Hyperlocal - a shift from centralised control of the media
THE PHONE HACKING SCANDAL has exposed the risks involved in having one major conglomerate dominating a significant part of the media industry. The centralised control of the media by rich and powerful tycoons may have directly led to the unsavoury phone hacking practices becoming an acceptable means of gathering news in a competitive industry.
Whilst people have been quite rightly outraged by the invasions of privacy engendered by phone hacking, the whole debacle has highlighted a general - and growing - public cynicism with traditional media. One of the major drivers for this questioning of the current status quo is the availability of free and easily shareable quality news on the internet.
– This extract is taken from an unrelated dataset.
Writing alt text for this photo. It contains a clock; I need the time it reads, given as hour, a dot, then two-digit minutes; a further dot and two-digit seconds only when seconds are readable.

The internet has allowed people to do their own research and quiz what official media is saying. For a growing number of people the net has become their official media. This move towards the net has hit the big media corporations and their profits hard - and as they themselves have moved towards the internet, they have found that space already occupied by a host of bloggers, citizen journalists and hyperlocal activists.
In an article on its LGiU Blog, the Local Government Information Unit has commented on the fact that new technology is making the news a social and local medium. It points out that "hyperlocal websites, now numbering in their thousands, are increasingly becoming the places where people turn to find out, publish and share news about what’s happening in their community."
Whilst no one is writing off the media giants, the LGiU article does suggest that the "emergence of local news nonetheless represents a shift in the centre of gravity away from centralised control and towards a diversity and granularity that the big media companies inevitably struggle to provide."
HU12 is proud to be one of the thousands of unique hyperlocal websites that are acting as a counter-balance to the centrally driven and profit-hungry news organisations. Our focus is to bring news and issues - of a national, regional and local importance - to the attention of local community and business activists. We hope to get better at doing that - and will strive to add some real democratic value to the society and communities that we love and live in.